▶ Directions:
Look through the material below. Copy each line that contains the string "hidden".
---------- Data for this task
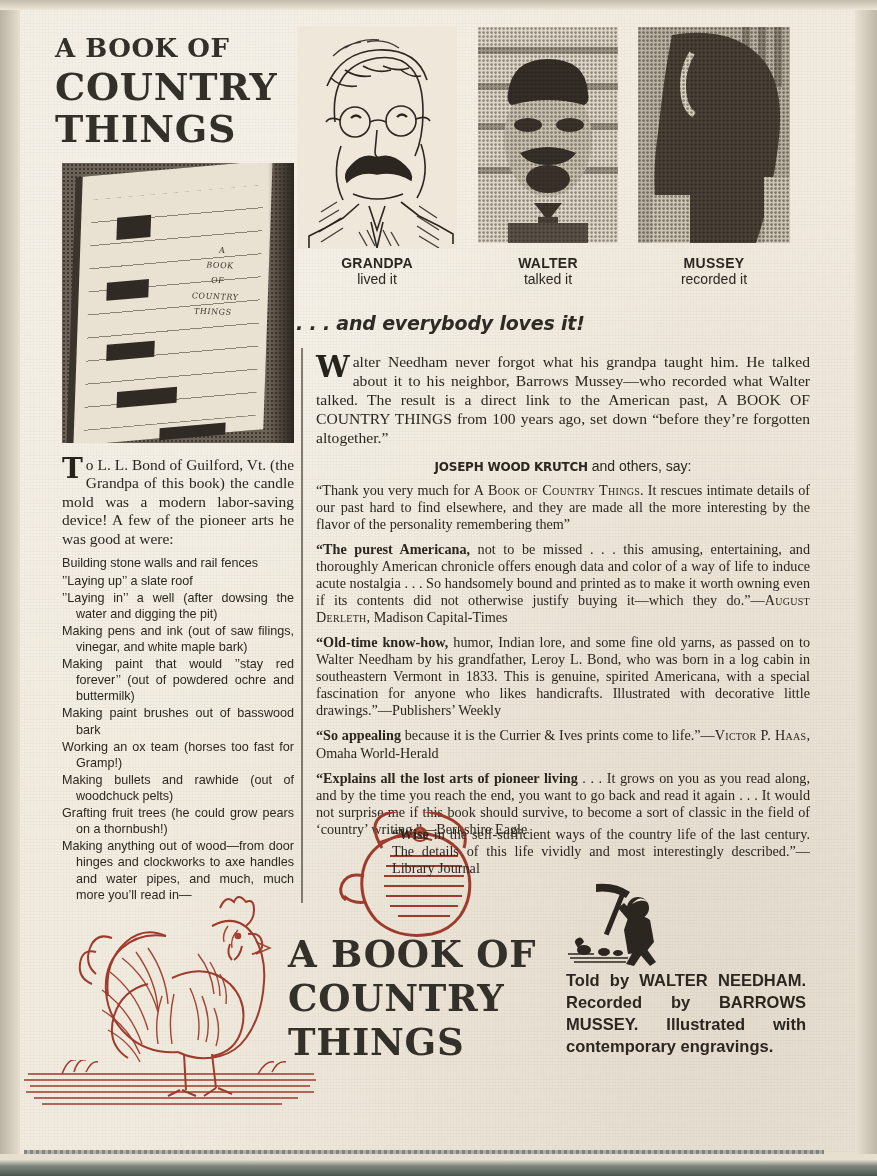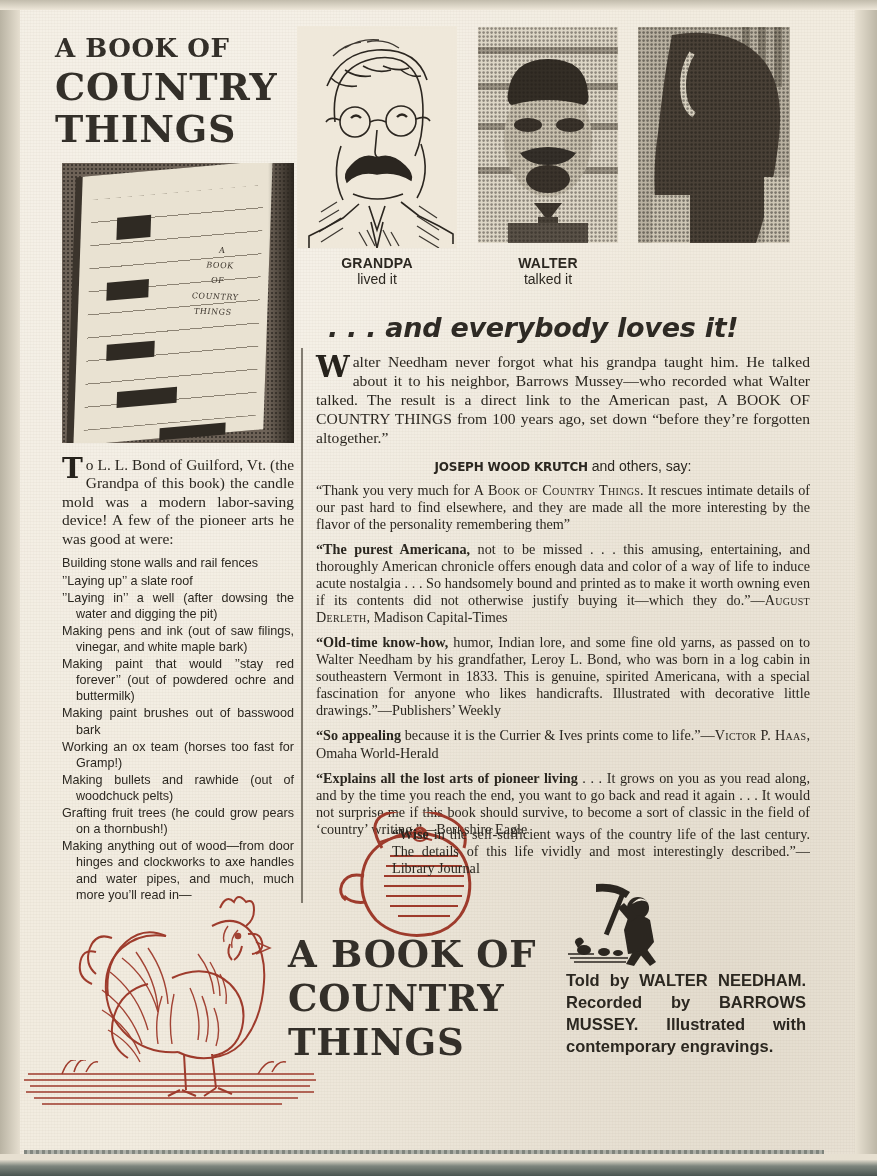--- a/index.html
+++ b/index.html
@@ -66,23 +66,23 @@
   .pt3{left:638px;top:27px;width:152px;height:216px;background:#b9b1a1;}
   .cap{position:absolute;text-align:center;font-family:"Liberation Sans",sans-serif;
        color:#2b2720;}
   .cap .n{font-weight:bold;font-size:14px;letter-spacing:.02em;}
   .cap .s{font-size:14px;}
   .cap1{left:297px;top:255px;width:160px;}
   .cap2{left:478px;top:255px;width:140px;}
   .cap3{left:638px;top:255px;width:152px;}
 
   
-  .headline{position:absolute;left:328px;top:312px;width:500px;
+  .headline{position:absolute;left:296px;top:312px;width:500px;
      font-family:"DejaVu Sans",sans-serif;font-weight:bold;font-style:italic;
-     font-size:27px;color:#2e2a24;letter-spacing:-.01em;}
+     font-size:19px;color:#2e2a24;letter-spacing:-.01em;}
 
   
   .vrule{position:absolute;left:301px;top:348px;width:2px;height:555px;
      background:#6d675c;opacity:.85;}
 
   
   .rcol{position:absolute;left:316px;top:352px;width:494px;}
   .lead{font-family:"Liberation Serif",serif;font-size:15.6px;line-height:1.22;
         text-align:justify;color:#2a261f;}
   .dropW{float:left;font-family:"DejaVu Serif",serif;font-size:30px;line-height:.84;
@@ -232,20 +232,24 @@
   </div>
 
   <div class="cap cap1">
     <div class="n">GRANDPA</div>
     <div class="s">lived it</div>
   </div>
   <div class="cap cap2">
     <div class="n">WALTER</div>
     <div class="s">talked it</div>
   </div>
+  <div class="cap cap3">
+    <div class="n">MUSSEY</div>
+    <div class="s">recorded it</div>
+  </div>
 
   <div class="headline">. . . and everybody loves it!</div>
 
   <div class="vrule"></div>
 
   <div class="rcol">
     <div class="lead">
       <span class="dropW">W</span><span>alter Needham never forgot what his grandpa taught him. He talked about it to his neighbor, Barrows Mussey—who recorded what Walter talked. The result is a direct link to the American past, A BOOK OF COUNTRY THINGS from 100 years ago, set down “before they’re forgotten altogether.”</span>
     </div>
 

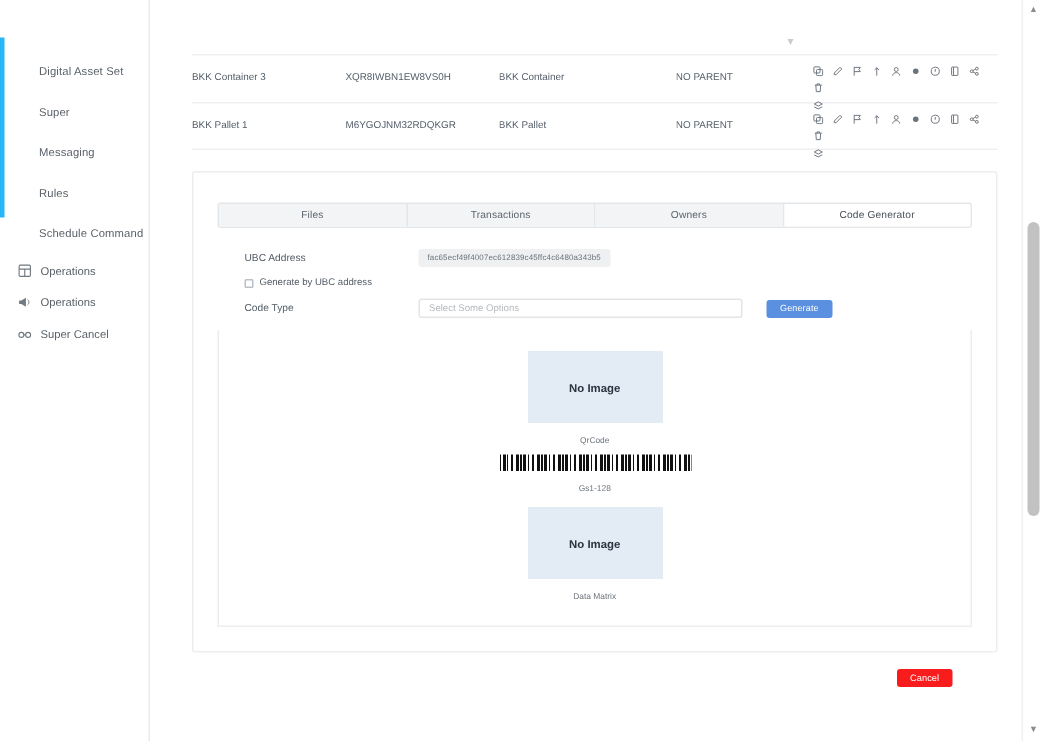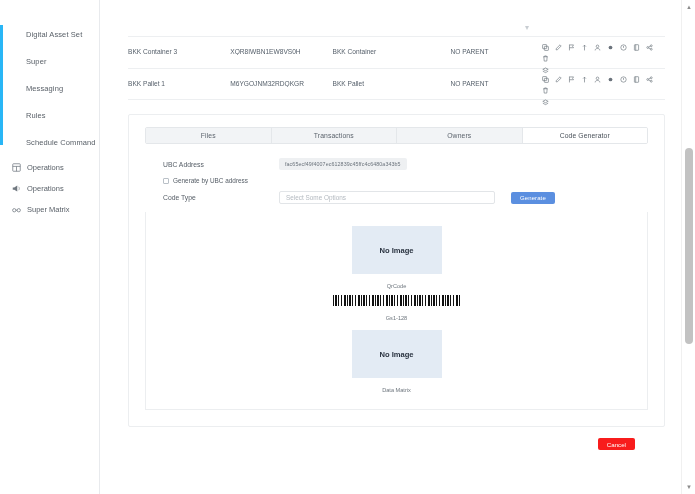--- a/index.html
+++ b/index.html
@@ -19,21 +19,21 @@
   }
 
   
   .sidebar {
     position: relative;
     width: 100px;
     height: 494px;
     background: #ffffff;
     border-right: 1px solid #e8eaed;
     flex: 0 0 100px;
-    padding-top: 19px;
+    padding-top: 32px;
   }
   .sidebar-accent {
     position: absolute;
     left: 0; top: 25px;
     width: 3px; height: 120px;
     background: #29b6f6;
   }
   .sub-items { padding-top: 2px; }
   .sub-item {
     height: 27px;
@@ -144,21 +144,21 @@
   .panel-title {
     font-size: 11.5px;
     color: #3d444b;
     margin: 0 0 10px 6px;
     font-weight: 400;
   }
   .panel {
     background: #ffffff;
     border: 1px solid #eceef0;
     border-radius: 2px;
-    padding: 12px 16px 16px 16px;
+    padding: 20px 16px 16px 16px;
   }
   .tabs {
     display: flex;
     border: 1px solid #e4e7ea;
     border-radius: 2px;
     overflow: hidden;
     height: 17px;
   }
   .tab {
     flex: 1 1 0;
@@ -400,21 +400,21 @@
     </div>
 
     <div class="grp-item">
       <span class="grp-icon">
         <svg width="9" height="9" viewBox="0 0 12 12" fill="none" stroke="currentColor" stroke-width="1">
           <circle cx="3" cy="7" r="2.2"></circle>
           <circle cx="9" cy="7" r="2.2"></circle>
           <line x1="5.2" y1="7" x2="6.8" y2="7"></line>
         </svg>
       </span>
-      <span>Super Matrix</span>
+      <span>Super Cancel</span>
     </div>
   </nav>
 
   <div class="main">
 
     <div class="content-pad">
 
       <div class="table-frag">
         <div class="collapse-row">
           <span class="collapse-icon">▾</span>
--------------------
---------- Data for this task
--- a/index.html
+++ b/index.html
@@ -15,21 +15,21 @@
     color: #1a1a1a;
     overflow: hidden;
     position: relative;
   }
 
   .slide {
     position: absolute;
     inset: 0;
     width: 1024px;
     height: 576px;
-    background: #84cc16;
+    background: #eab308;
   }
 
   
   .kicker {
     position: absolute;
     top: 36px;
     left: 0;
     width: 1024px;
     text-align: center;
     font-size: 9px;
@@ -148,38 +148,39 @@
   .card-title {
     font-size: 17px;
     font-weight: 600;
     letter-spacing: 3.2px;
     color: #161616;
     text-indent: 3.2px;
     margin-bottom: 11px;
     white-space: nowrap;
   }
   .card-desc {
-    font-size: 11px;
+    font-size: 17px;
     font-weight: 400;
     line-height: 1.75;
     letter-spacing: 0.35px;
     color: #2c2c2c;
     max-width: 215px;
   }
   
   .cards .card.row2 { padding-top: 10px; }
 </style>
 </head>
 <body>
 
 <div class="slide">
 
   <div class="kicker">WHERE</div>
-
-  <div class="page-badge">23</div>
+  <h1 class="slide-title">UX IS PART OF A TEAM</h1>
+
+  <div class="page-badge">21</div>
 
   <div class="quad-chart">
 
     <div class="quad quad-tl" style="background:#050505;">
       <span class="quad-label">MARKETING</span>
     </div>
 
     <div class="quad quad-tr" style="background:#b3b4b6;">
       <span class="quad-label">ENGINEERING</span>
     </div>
--------------------
---------- Data for this task
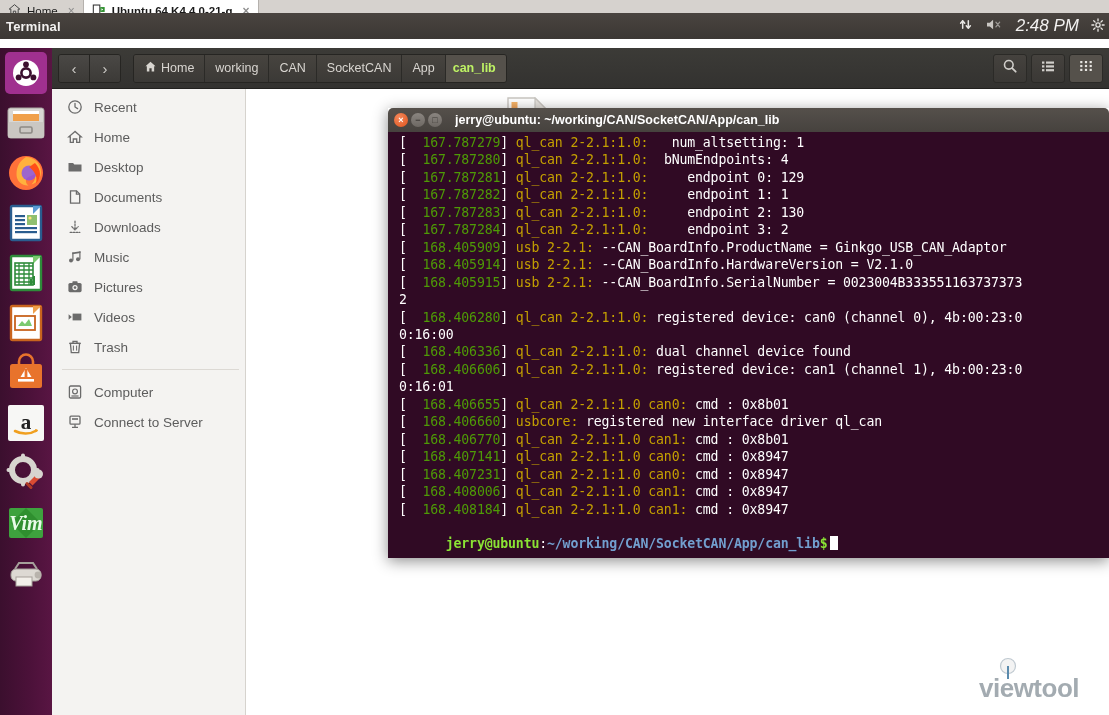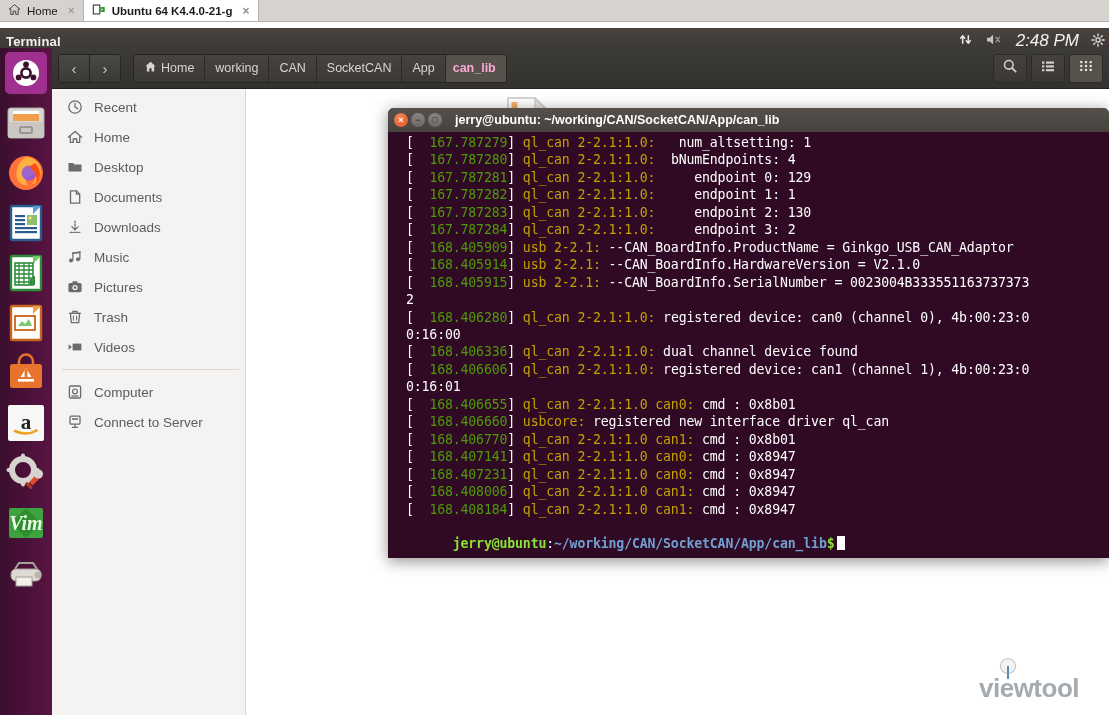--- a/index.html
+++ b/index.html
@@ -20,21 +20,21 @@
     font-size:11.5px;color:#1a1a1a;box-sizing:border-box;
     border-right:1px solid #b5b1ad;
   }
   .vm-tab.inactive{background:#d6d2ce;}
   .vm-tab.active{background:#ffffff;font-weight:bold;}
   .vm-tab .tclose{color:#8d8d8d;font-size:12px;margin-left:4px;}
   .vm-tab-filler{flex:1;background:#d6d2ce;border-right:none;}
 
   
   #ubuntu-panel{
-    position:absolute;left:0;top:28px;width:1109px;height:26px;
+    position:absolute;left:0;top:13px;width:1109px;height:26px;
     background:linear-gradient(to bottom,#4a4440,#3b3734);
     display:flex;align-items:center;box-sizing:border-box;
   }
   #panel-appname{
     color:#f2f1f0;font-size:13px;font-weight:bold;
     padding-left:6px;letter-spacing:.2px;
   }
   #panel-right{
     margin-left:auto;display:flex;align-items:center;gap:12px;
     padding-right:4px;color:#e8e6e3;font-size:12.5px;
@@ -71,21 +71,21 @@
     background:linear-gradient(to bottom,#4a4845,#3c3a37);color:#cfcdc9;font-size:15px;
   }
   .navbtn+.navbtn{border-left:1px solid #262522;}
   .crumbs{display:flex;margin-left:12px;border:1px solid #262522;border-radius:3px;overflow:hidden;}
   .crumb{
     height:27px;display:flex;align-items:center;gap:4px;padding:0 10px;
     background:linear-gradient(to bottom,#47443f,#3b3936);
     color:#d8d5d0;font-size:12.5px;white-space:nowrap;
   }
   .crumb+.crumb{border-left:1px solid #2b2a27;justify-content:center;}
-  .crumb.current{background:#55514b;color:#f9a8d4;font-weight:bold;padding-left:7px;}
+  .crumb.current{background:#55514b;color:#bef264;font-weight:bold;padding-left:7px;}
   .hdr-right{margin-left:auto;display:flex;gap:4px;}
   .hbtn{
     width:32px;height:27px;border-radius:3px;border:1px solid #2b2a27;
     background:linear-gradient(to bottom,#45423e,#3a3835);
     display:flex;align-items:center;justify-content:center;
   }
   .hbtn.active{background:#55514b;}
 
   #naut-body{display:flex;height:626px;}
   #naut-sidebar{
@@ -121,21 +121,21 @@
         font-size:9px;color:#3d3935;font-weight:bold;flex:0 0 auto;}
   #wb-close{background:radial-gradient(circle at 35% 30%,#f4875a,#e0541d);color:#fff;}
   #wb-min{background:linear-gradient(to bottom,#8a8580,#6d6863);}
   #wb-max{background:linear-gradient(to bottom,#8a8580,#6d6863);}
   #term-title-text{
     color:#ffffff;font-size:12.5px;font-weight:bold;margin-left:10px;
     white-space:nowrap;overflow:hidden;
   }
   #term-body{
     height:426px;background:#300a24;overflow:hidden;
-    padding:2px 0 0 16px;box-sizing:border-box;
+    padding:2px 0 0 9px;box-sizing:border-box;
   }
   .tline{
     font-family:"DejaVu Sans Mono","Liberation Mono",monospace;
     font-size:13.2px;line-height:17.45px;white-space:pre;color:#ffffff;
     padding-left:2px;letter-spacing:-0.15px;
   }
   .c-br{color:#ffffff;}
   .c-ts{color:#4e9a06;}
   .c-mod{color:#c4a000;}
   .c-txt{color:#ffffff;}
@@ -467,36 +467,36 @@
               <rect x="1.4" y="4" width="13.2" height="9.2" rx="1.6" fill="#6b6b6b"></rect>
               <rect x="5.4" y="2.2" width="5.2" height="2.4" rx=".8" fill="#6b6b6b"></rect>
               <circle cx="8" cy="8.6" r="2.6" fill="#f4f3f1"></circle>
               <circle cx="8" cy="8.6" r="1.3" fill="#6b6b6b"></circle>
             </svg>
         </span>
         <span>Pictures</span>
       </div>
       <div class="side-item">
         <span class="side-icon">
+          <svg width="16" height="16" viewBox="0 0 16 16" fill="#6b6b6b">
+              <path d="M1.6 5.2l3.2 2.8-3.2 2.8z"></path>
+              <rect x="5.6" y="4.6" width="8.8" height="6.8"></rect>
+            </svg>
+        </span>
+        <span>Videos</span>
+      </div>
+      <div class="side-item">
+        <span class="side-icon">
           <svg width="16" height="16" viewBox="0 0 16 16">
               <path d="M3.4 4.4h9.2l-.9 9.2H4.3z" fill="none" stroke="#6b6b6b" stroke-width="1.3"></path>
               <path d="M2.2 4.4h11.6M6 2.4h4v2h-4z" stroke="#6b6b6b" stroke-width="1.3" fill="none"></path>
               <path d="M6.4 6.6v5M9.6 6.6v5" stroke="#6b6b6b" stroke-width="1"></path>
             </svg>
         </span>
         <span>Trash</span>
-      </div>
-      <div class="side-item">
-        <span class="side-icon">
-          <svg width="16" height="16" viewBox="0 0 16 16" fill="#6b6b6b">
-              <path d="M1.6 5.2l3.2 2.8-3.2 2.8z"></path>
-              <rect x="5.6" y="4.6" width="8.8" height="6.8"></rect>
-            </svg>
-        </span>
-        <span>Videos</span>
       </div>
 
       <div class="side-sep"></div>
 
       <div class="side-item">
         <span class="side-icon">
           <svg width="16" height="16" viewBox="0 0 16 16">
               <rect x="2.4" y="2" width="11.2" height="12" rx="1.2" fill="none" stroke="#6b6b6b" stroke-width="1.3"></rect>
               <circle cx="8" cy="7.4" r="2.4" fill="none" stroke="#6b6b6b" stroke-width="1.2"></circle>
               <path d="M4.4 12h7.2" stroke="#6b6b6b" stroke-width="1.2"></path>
--------------------
▶ Your response:
     overflow: hidden;
     overflow: hidden;
   .crumbs{display:flex;margin-left:12px;border:1px solid #262522;border-radius:3px;overflow:hidden;}
     white-space:nowrap;overflow:hidden;
     height:426px;background:#300a24;overflow:hidden;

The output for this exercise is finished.